JH - Eu não tinha conhecimento. Essas notícias que diziam que existia disparo em massa de robô, achei que era tudo fake, que era invenção da oposição e nunca fiz parte desse núcleo porque o Carlos nunca permitiu. Essa parte do gabinete específico, eu só tive a certeza [que existia] quando eu virei alvo disso e resolvi investigar.

Nesse caso então, a sra. não acha que foi conivente?

JH - Imagina. Para ser conivente eu tinha que saber.

Embora tenha apresentado o pedido de impeachment, a sra. vê espaço para o presidente da Câmara, Rodrigo Maia (DEM-RJ), levá-lo adiante? Porque o deputado disse que o foco é a pandemia.
JH - Sem dúvida, precisamos ter o foco na pandemia, mas não podemos deixar o Brasil à deriva, porque o governo acabou.

A sra. defende que ele vá para frente agora?

JH - Eu defendo que nós possamos fazer um processo que não seja no afogadilho, defendo a criação da CPI. O impeachment está na gaveta do presidente da Câmara. Cabe a ele tirar. Conforme as informações sejam reveladas, haverá apoio da população para acontecer. O Brasil precisa de paz e tranquilidade. O foco é combater a pandemia, mas não podemos cruzar os braços para o que está acontecendo na Presidência da República e seus puxadinhos.

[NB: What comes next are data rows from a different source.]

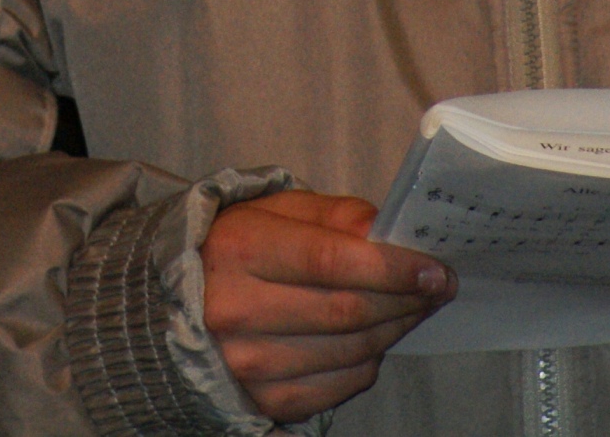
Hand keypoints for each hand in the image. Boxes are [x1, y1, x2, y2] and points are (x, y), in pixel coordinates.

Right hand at [202, 189, 453, 420]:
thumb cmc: (232, 247)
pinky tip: (374, 337)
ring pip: (351, 351)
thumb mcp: (273, 211)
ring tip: (411, 307)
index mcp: (239, 250)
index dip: (392, 267)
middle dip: (406, 298)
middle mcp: (237, 311)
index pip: (331, 261)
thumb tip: (389, 234)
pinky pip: (341, 385)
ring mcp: (249, 364)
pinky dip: (369, 361)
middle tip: (438, 286)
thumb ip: (333, 215)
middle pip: (348, 311)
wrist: (171, 305)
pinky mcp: (264, 400)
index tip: (436, 268)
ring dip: (395, 329)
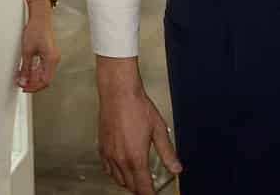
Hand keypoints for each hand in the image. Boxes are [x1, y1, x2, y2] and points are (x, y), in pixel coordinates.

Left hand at [15, 5, 58, 92]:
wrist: (40, 17)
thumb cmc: (36, 30)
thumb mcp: (27, 51)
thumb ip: (25, 68)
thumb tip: (23, 81)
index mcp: (51, 59)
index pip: (45, 81)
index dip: (34, 87)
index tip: (24, 88)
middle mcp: (54, 59)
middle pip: (46, 78)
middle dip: (33, 83)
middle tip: (21, 83)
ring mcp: (53, 56)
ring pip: (44, 73)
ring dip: (33, 77)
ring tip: (21, 77)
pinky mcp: (49, 54)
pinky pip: (44, 67)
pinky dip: (35, 71)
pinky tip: (26, 70)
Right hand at [98, 61, 181, 194]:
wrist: (118, 93)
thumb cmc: (138, 107)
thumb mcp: (159, 130)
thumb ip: (167, 152)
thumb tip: (176, 168)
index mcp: (136, 158)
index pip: (143, 187)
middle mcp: (121, 160)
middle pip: (130, 186)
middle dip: (140, 188)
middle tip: (149, 186)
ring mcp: (109, 155)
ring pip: (118, 179)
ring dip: (129, 182)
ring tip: (138, 178)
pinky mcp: (102, 149)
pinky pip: (108, 170)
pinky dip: (116, 173)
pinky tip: (122, 168)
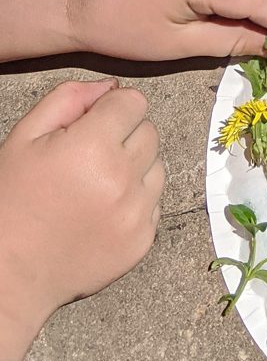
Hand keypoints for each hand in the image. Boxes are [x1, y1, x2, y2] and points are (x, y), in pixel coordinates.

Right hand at [0, 81, 163, 334]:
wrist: (10, 273)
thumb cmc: (11, 203)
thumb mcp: (25, 138)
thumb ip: (68, 100)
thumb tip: (110, 86)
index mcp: (92, 148)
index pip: (134, 102)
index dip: (112, 109)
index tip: (93, 124)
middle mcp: (122, 179)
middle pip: (149, 132)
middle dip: (124, 136)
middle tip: (89, 158)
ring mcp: (136, 213)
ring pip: (157, 166)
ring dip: (134, 168)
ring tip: (96, 186)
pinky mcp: (143, 240)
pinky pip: (155, 202)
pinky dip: (135, 201)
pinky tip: (102, 210)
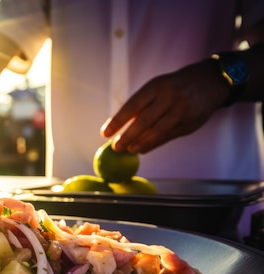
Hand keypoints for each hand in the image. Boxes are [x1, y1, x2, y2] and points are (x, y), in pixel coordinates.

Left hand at [101, 59, 228, 153]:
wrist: (210, 82)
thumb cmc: (173, 87)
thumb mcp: (157, 87)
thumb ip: (140, 105)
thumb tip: (117, 125)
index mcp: (156, 87)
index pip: (132, 105)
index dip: (117, 121)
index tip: (105, 133)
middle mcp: (169, 98)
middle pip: (144, 121)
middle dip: (127, 136)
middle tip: (115, 147)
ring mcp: (182, 111)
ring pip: (157, 131)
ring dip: (140, 143)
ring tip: (128, 150)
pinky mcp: (190, 123)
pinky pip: (168, 137)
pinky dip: (153, 144)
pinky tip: (143, 149)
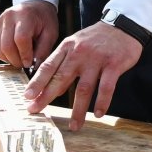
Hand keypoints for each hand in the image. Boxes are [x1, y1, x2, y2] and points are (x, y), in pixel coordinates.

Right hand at [0, 0, 60, 69]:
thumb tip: (34, 66)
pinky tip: (14, 54)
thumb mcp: (51, 33)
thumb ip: (43, 50)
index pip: (21, 39)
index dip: (25, 54)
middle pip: (7, 46)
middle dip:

Se o processo for para frente, não haverá paz...

JH - Por isso que eu defendo primeiro a renúncia. Se o presidente tivesse juízo ele renunciaria. Não podemos deixar o Brasil sendo tocado por um chavista, que quer instituir um golpe militar no Brasil e fingir que nada está acontecendo. É papel do Parlamento impedir esse golpe. Não podemos fechar os olhos para a política porque senão a Câmara estará sendo omissa, prevaricando.

O presidente intensificou as conversas nas últimas semanas com partidos de centro e hoje ele negocia cargos. Como vê essa aproximação?

JH - O Bolsonaro cedeu ao pior que tem na política. O discurso que foi feito cai por terra, é mentira. Discurso de corrupção, de lealdade ao povo brasileiro, de não roubar, tudo é mentira.